Overshadowed by the snap General Election, six city-regions will elect Metro Mayors on May 4th. A new concept for English local government outside of London, will they really improve our leading cities, or create a new layer of bureaucracy and conflict?
A ‘Metro Mayor’ will be the chair of a combined authority that has agreed a devolution deal with central government and must be directly elected, if the combined authority is to get additional powers. Elections use the alternative vote method, where voters cast a first and second choice vote. If no candidate receives 50% of first choice votes, then all but the top two candidates are eliminated. The eliminated candidates votes are then redistributed, where possible, to the remaining candidates according to their second choice vote. The winner is the candidate with the highest combined first and second choice vote total.
The Cities and Local Government Devolution Act 2016 paved the way for greater devolution of power, allowing more areas to secure increased powers and adopt a London-style directly elected city-region mayor. Some areas already had combined authorities bringing together representatives from each local council, to set strategic objectives for the broader city region and run certain joint functions such as development, transport and waste. The new Act means mayors will gain control of certain central government funding streams for the first time, be able to retain business rates, and Manchester will also take on the policing and fire and rescue service roles.
The road to the metro-mayors has not been universally welcomed or smooth. Greater Manchester has led the way, with the former Chancellor George Osborne championing the Northern Powerhouse in 2014 and moving quickly to secure agreement from the region’s 10 councils. An interim mayor has been in place since 2015, with the first directly elected mayor for Greater Manchester to be elected on May 4th 2017 covering the unitary council areas of Manchester City, Bolton, Bury, Oldham, Rochdale, Salford, Stockport, Tameside, Trafford, and Wigan.
Proposals for East Anglia and the North East floundered after local councils pulled their support. West Yorkshire has been abandoned, following Conservative opposition to the inclusion of rural North Yorkshire districts such as Harrogate and Craven. South Yorkshire’s election has been delayed following a legal challenge which means that areas outside Yorkshire such as Chesterfield and Bassetlaw must be consulted before being included in the region.

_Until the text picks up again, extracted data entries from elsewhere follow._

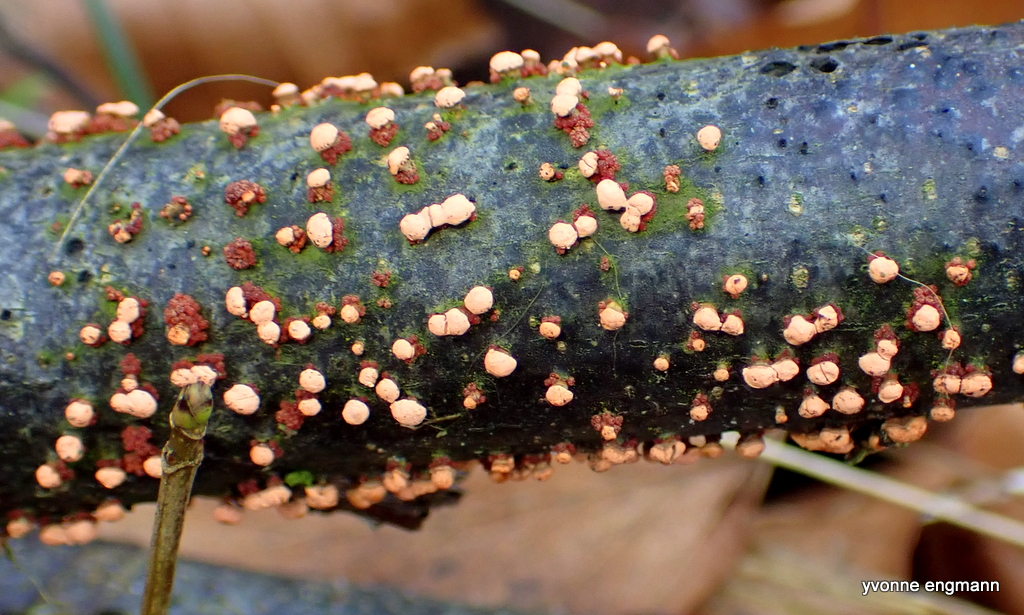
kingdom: Fungi
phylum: Ascomycota
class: Sordariomycetes
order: Hypocreales
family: Nectriaceae
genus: Nectria
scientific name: Nectria cinnabarina
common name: almindelig cinnobersvamp
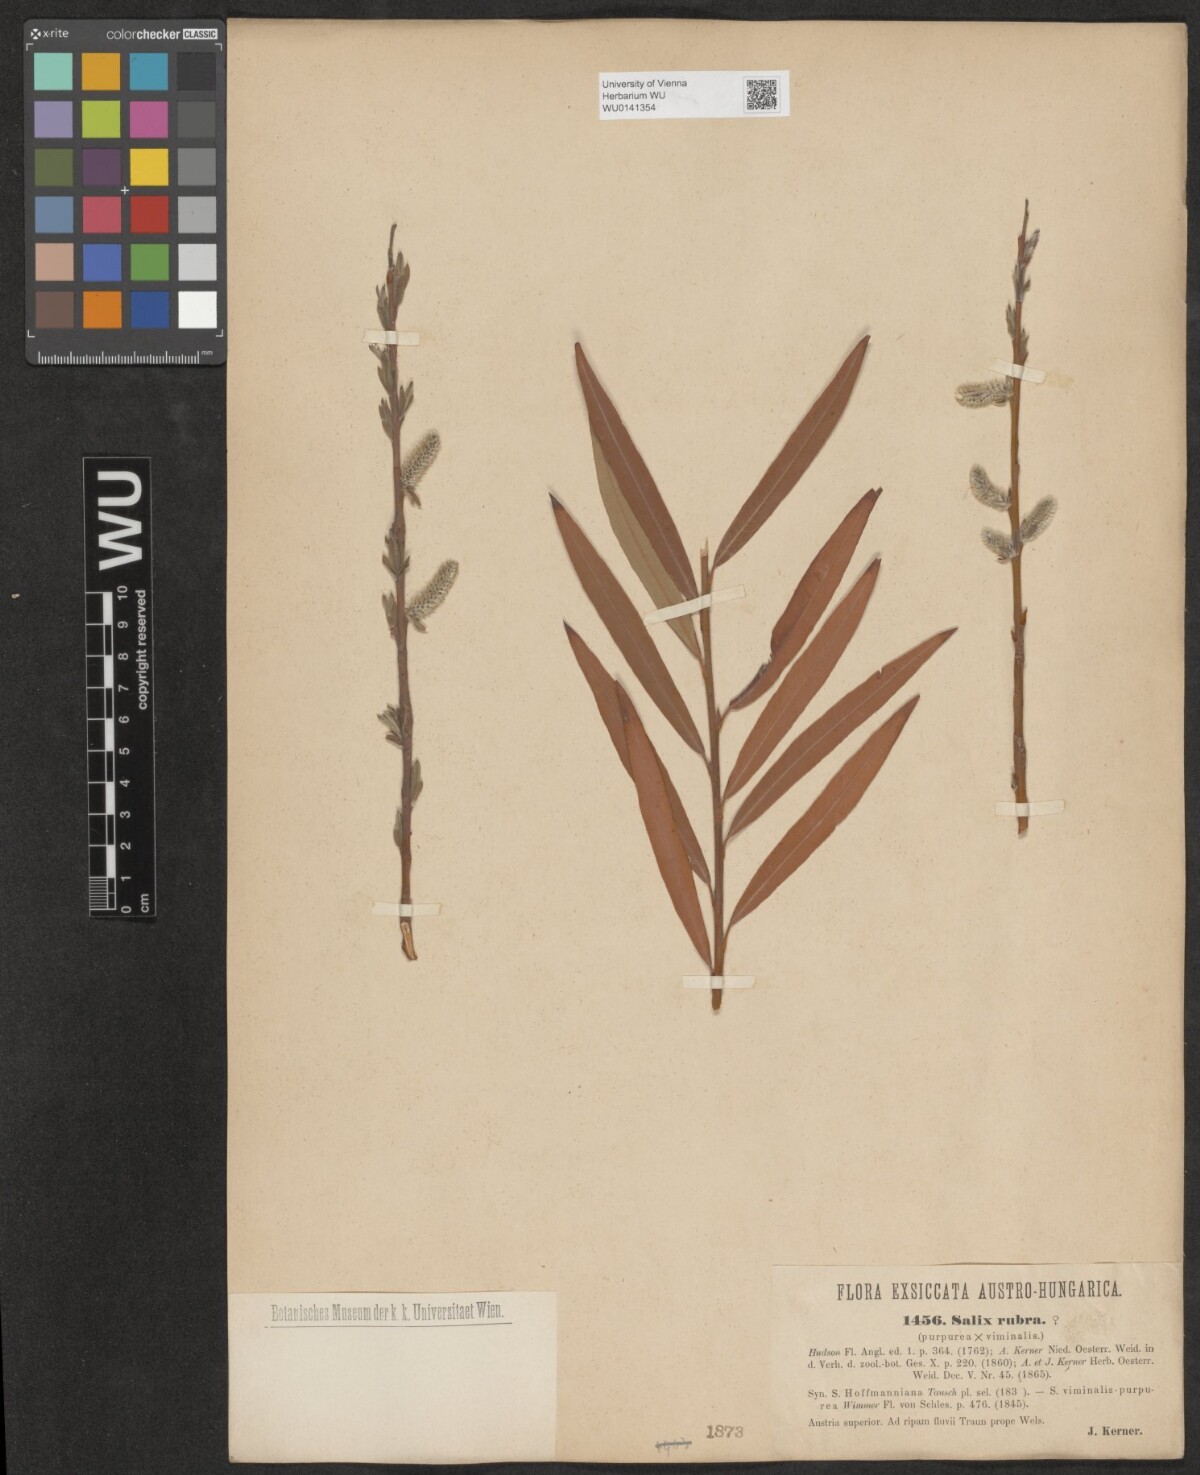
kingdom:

However, there will be 5 other metro-mayors elected on May 4th: Cambridgeshire and Peterborough (Cambridge, East Cambridge, Fenland, Huntingdonshire and South Cambridgeshire Districts, Peterborough unitary authority and Cambridgeshire County Council); Liverpool City Region (Liverpool; Halton, Knowsley; St Helens; Sefton; Wirral); Tees Valley (Darlington, Hartlepool, Middlesborough, Redcar and Cleveland, and Stockton-on-Tees); West of England (Bath and North East Somerset, Bristol, and South Gloucestershire); and, West Midlands (Birmingham, Coventry, Dudley, Sandwell, Solihull, Walsall, and Wolverhampton).
Metro Mayors will be required to appoint a deputy mayor, who must be a leader of one of the constituent authorities. The Mayor can also devolve functions to their deputy, council leaders or a committee of local councillors. Their work will be monitored by an overview and scrutiny committee, made up of one member from each constituent authority and at least one independent member. A further check on mayoral powers means that a super majority of the combined authority council leaders – typically two-thirds – can reject proposals, including budgets.
The main focus of most mayors is expected to be economic development, looking to attract jobs and visitors and ensure appropriate infrastructure is in place to support growth. In terms of housing, the main powers relate to strategic development and planning, with continued support for institutional build-to-rent expected. No Metro Mayor will have powers to regulate the private rented sector. Not even London, with its particular housing issues and 17 year mayorality, has persuaded Westminster to hand over control. Local councils will continue to direct licensing and enforcement. However, an incoming Metro Mayor may well able to persuade the constituent authorities to align local licensing regimes with common standards and conditions. In some areas this might not be all bad, especially where landlords have to deal with different ‘cross-border’ regimes. Of course, successful mayors are likely to press for their powers to be extended in the future, and housing is likely to be in their sights.
The impact of Metro Mayors for the PRS, therefore, is likely to be felt through development decisions and their ability to carry local authority partners with them. Economic growth, well-planned residential development and improved local transport links will attract investment and people, creating new opportunities for landlords, whilst their ability to manage relationships across local political and geographic boundaries could reshape the regulatory framework for private renting – maybe even for the better.